O presidente Luiz Inácio Lula da Silva cobrou nesta segunda-feira, 12, o fim das desconfianças da União Europeia em relação ao Brasil para a conclusão do acordo comercial entre o bloco e o Mercosul. Diante da presidente da Comissão Europeia, Ursula von der Leyen, Lula reclamou de potenciais sanções ao agronegócio brasileiro, previstas na proposta de compromisso ambiental adicional exigida pelos europeus, e na recente lei anti-desmatamento do bloco, que pode banir produtos agrícolas brasileiros do mercado.
Segundo ele, essa legislação trouxe “desequilíbrio” aos termos do acordo, cujas tratativas haviam sido concluídas em 2019, mas jamais foi assinado.
“Expus à presidente von der Leyen as preocupações do Brasil com o instrumento adicional ao acordo, apresentado pela União Europeia em março deste ano, que amplia as obrigações do Brasil e o torna objeto de sanções em caso de descumprimento. A premissa que deve existir entre parceiros estratégicos é a de confiança mútua, e não de desconfiança e sanções”, afirmou Lula.
“Em paralelo, a União Europeia aprovou leis próprias com efeitos extraterritoriais e que modificam o equilíbrio do acordo. Essas iniciativas representam restrições potenciais às exportações agrícolas e industriais do Brasil”, completou o presidente.
Há grande vantagem para ambos os lados, o acordo vai criar as condições corretas para que flua o investimento, vai respaldar a reindustrialização do Brasil, vai ajudar a integrar nossas cadeiras de suprimento e aumentar a competitividade de nossas indústrias globalmente, criando bons empregos no Brasil. Compartilhamos a mesma visão sobre a luta contra mudança climática e com relação a direitos trabalhistas.”
Von der Leyen disse que a União Europeia aguarda a resposta do Mercosul aos compromissos adicionais apresentados e está disposta a ouvir as razões dos países sul-americanos: “Esse acordo é mais do que um acordo comercial, é uma plataforma para o diálogo, um engajamento de longo prazo. Nós mandamos uma carta (side letter) com instrumento adicional e aguardamos ansiosamente sua resposta. Estamos abertos a ouvi-los, para saber o que pode ser melhorado, onde temos que dar um passo em direção um ao outro. Esperamos que até o fim do ano concluamos o acordo”.
Anunciada em 2019, ainda no governo Jair Bolsonaro, a carta paralela sobre matéria ambiental foi apresentada ao Mercosul somente em março. O governo Lula e demais países-sócios da região protestaram contra as exigências. O documento é chamado de side letter e está sendo revisado no País e pelos vizinhos para apresentação de uma contraproposta comum a Brasil, Paraguai, Uruguai e Argentina.

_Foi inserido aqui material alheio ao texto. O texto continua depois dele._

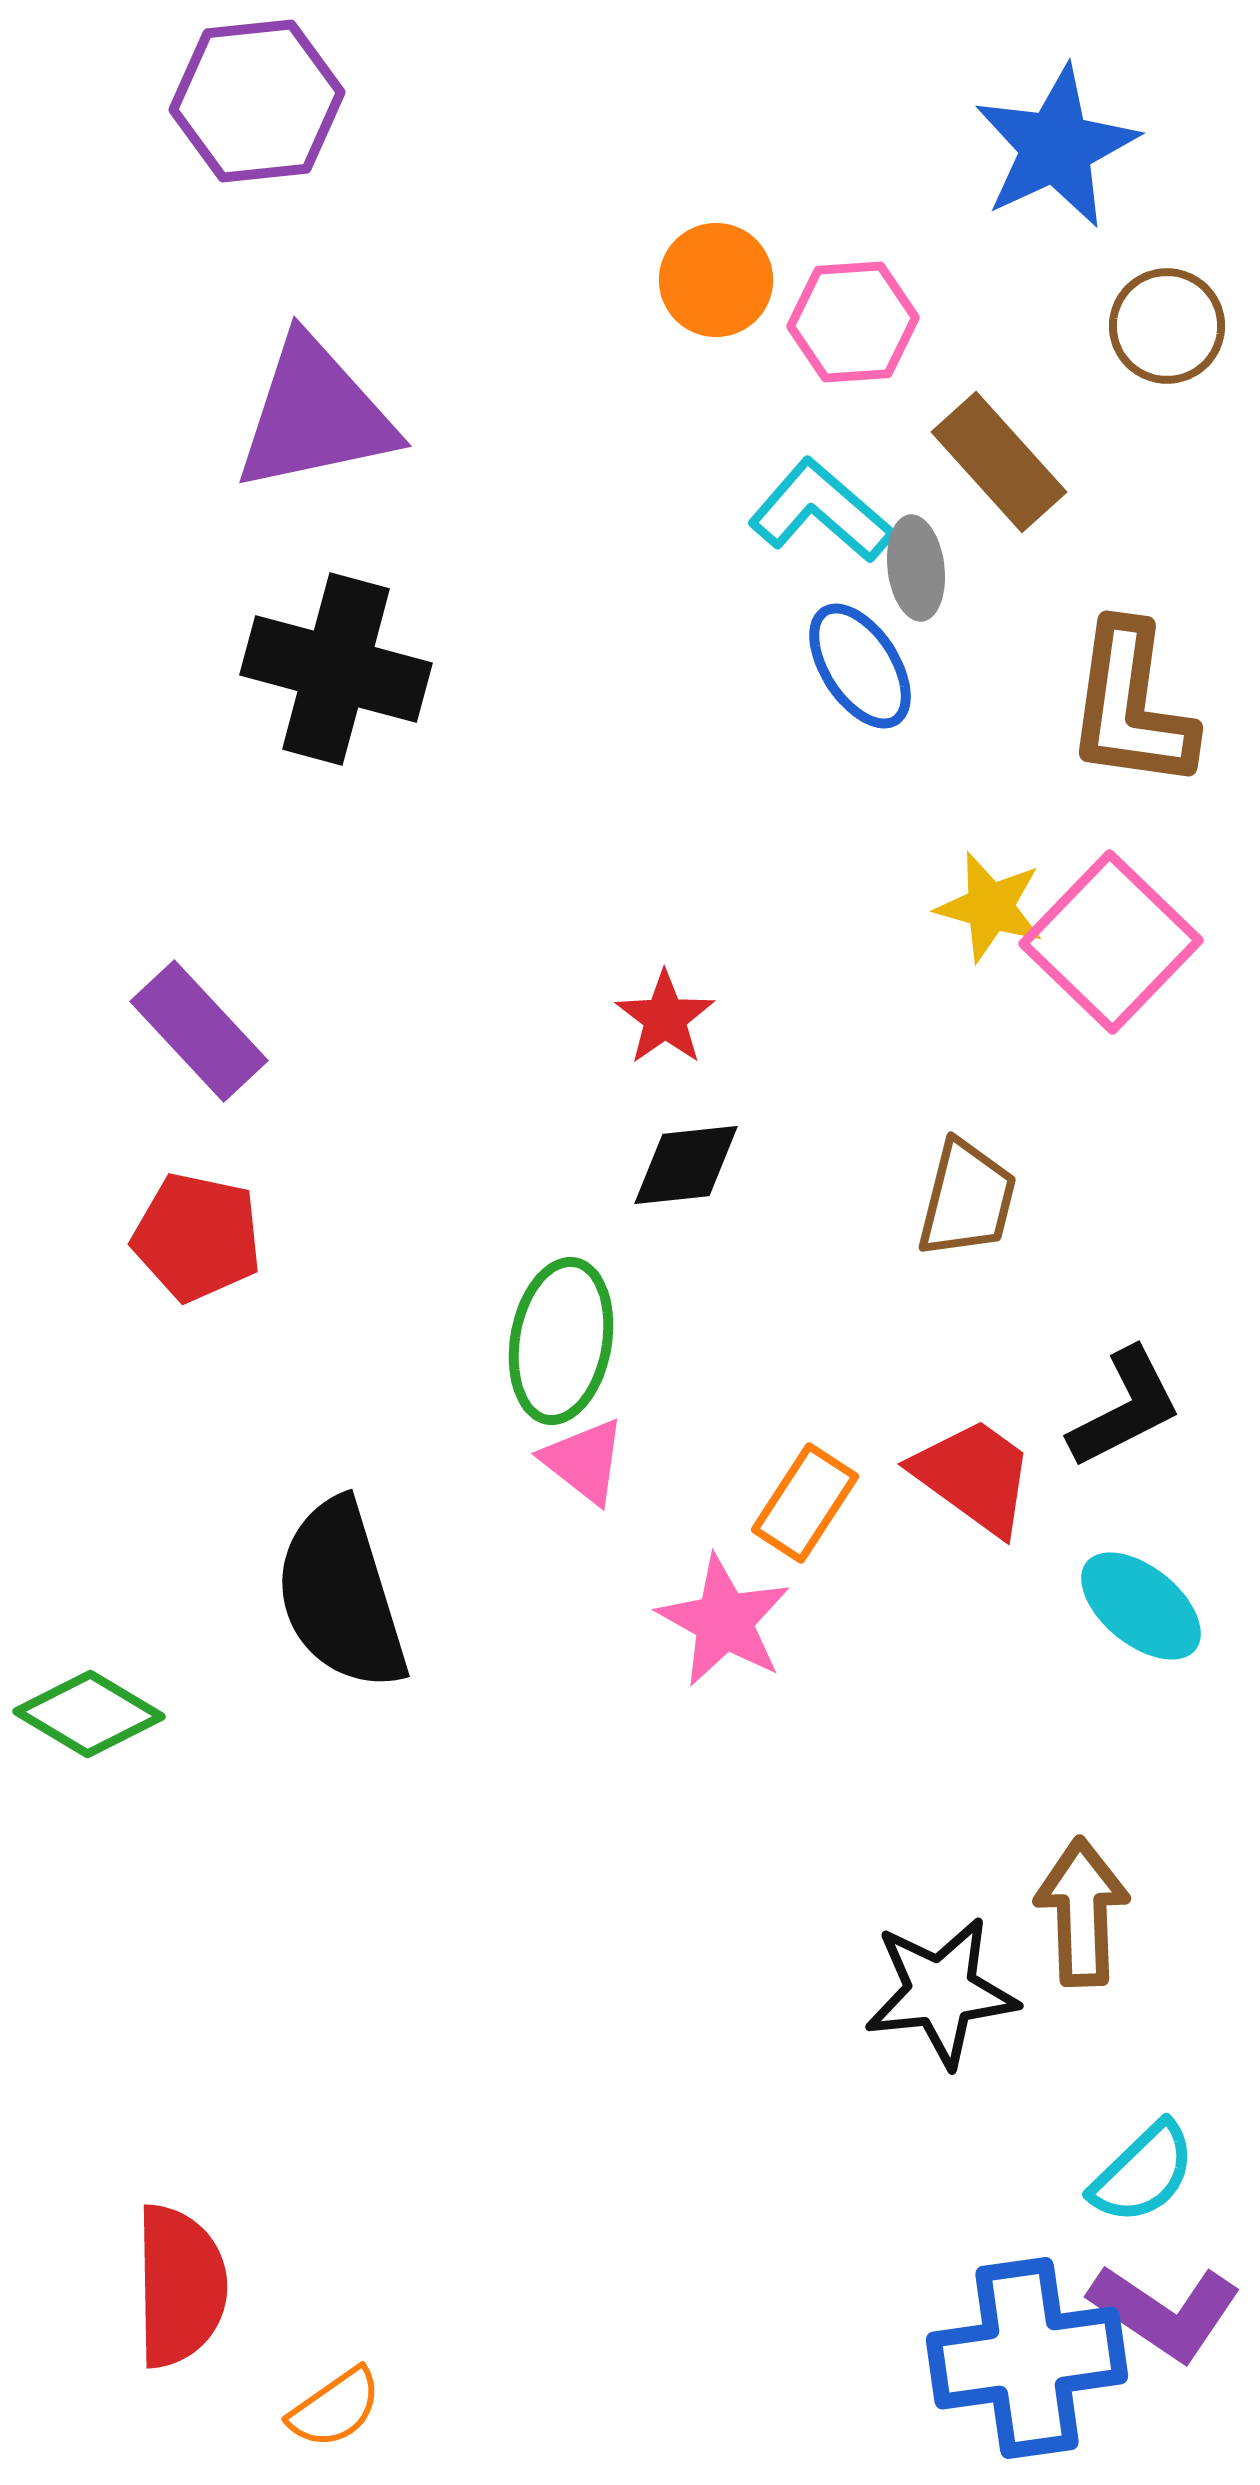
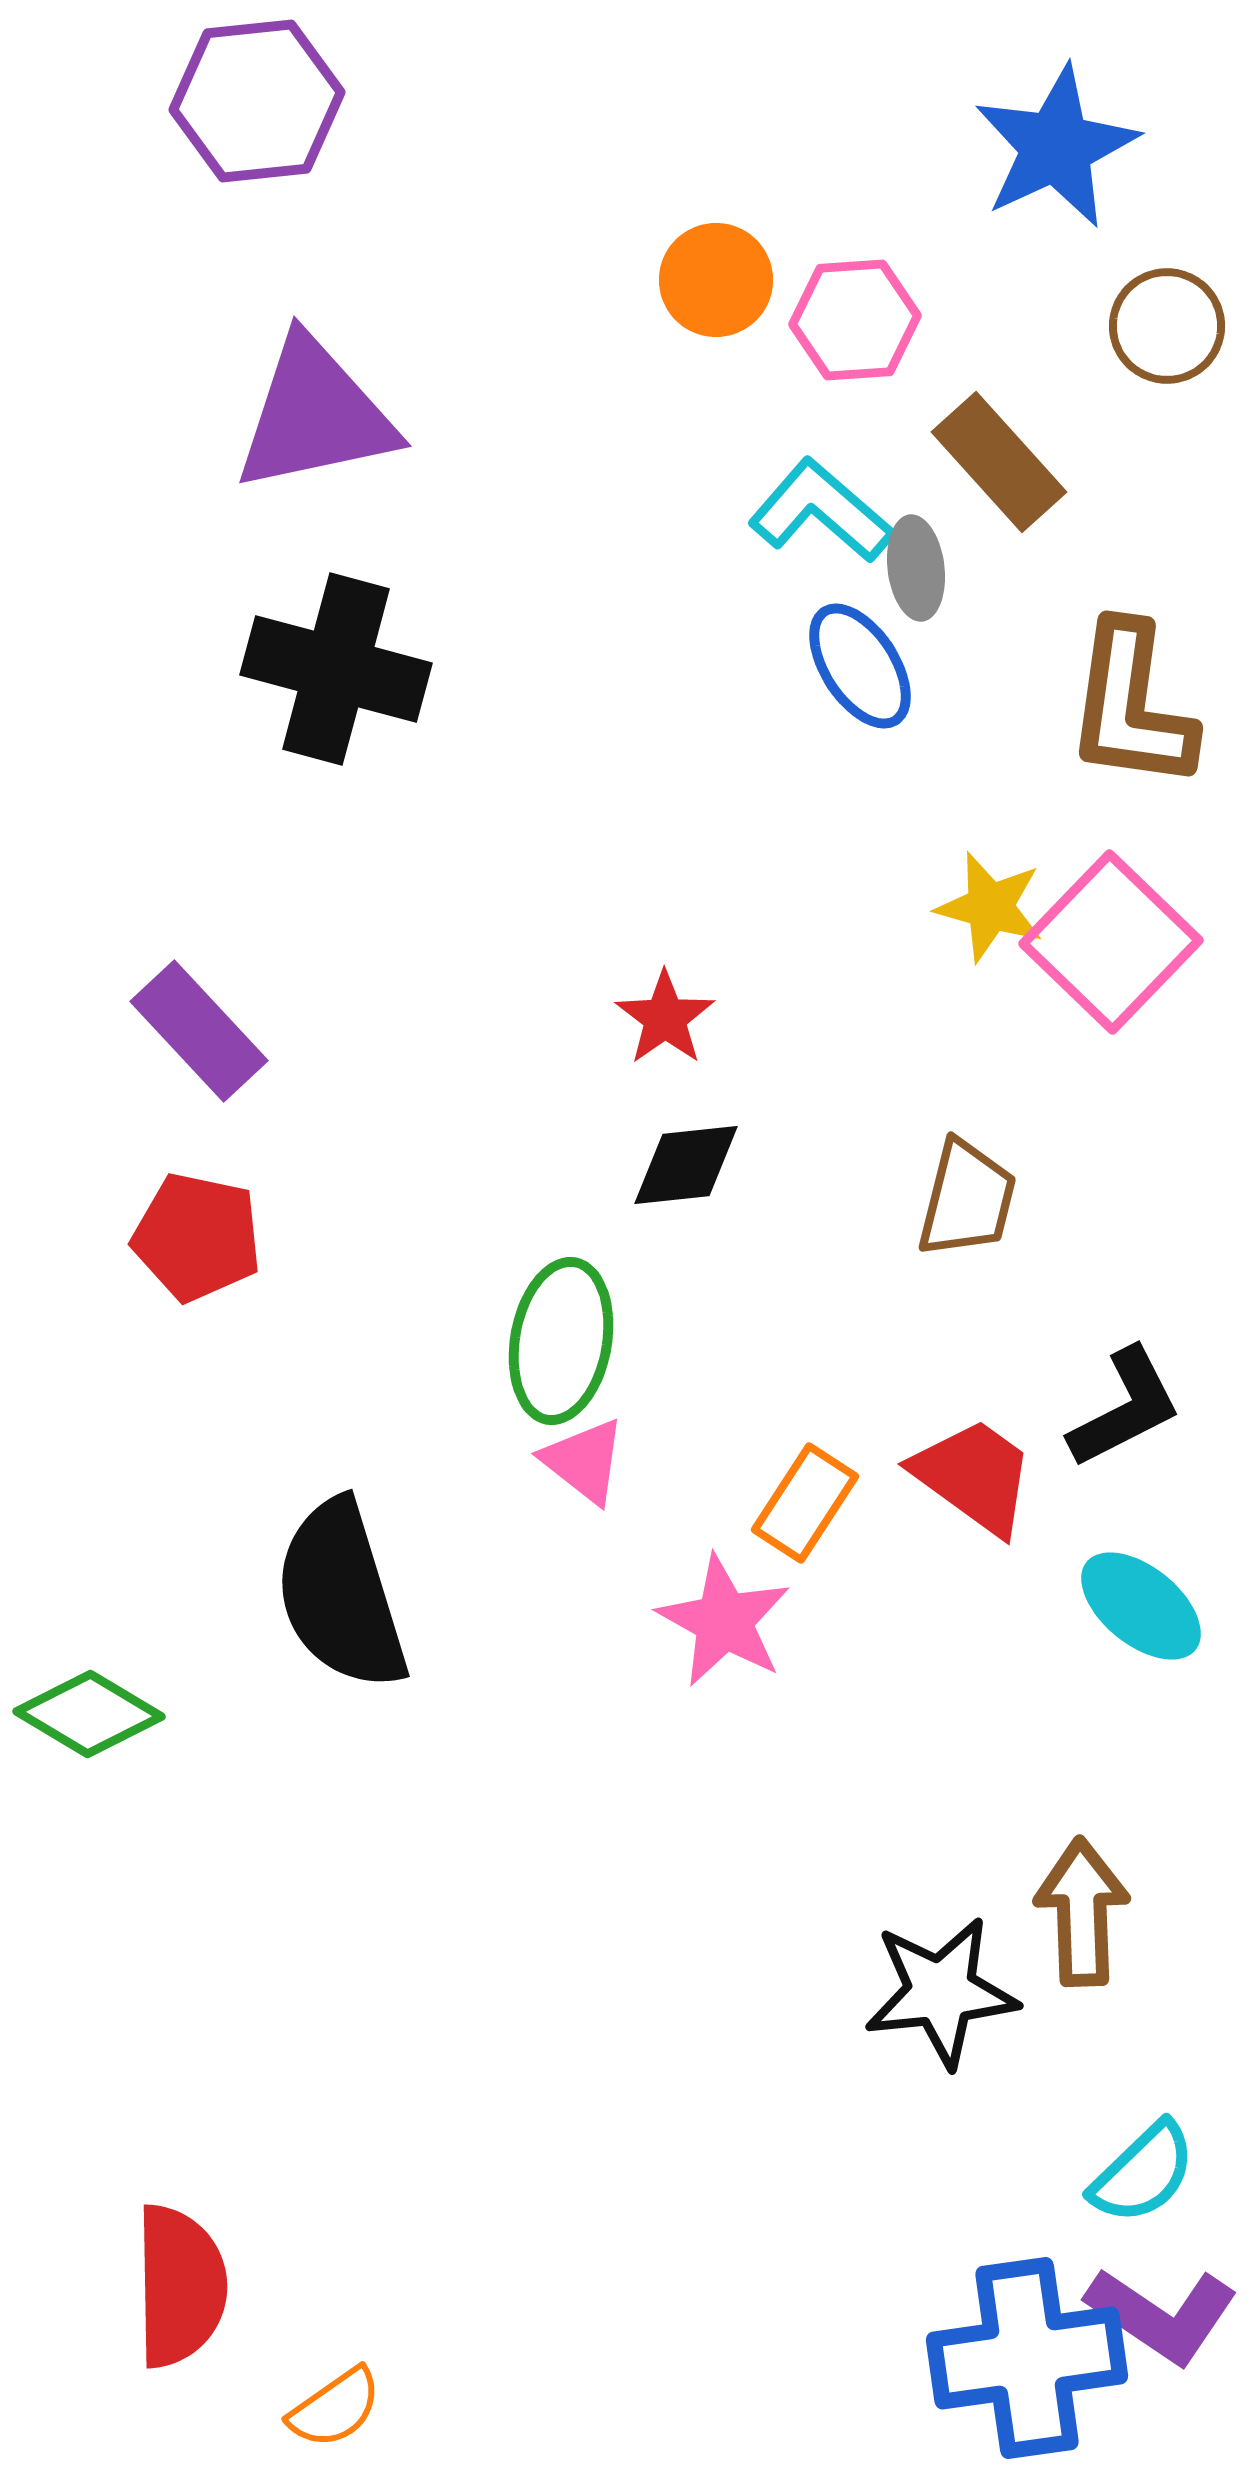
pink hexagon: moved 2 px right, 2 px up
purple L-shape: moved 3 px left, 3 px down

Ao receber a presidente da Comissão Europeia no Palácio do Planalto, o presidente voltou a dizer que vai manter o fomento à indústria nacional, por meio da política de compras públicas.
A quebra da reserva de mercado, com a abertura das compras governamentais aos produtos fabricados na Europa, é tratada num capítulo já negociado do acordo, mas que o Brasil deseja rever. Lula já disse que se os europeus não desistirem, “não tem acordo”.
No entanto, integrantes do governo admitem que isso significaria uma reabertura das negociações, o que pode inviabilizar por completo negociações que duram mais de 20 anos.
“O Brasil manterá o poder de conduzir políticas de fomento industrial por meio de instrumento de compras públicas”, afirmou Lula, referindo-se à necessidade de reindustrializar a economia brasileira.
O presidente argumentou que a Europa e Estados Unidos voltaram a fazer programas milionários de subsídio e que reconhecem, após o que chamou de ciclos de “liberalismo exagerado”, a importância do Estado nas políticas industriais.
Ucrânia
Ao lado da líder da Comissão Europeia, cujos países apoiam com armamentos a defesa e a contraofensiva da Ucrânia na guerra contra a invasão russa, Lula defendeu “mais diplomacia e menos intervenções armadas” e lembrou dos votos do Brasil nas Nações Unidas contra a ação unilateral de Moscou. O presidente brasileiro cobrou atenção também a outros conflitos no mundo, sem “seletividade”, citando a Palestina e o Iêmen.
“Reiterei nosso empenho em busca da paz, evitando a escalada da guerra e do uso da força e seus riscos incalculáveis. Não há solução militar para esse conflito”, disse Lula.
Ursula von der Leyen, por sua vez, disse que todos os planos de paz na mesa devem ser discutidos pela comunidade internacional, com destaque para a “fórmula da paz”, proposta pela Ucrânia. Ela afirmou ainda que o Brasil terá papel de destaque por assumir a presidência do G-20 e que poderá contar com apoio total da Europa. Segundo ela, o País poderá ajudar a encontrar uma paz “justa, abrangente e duradoura”.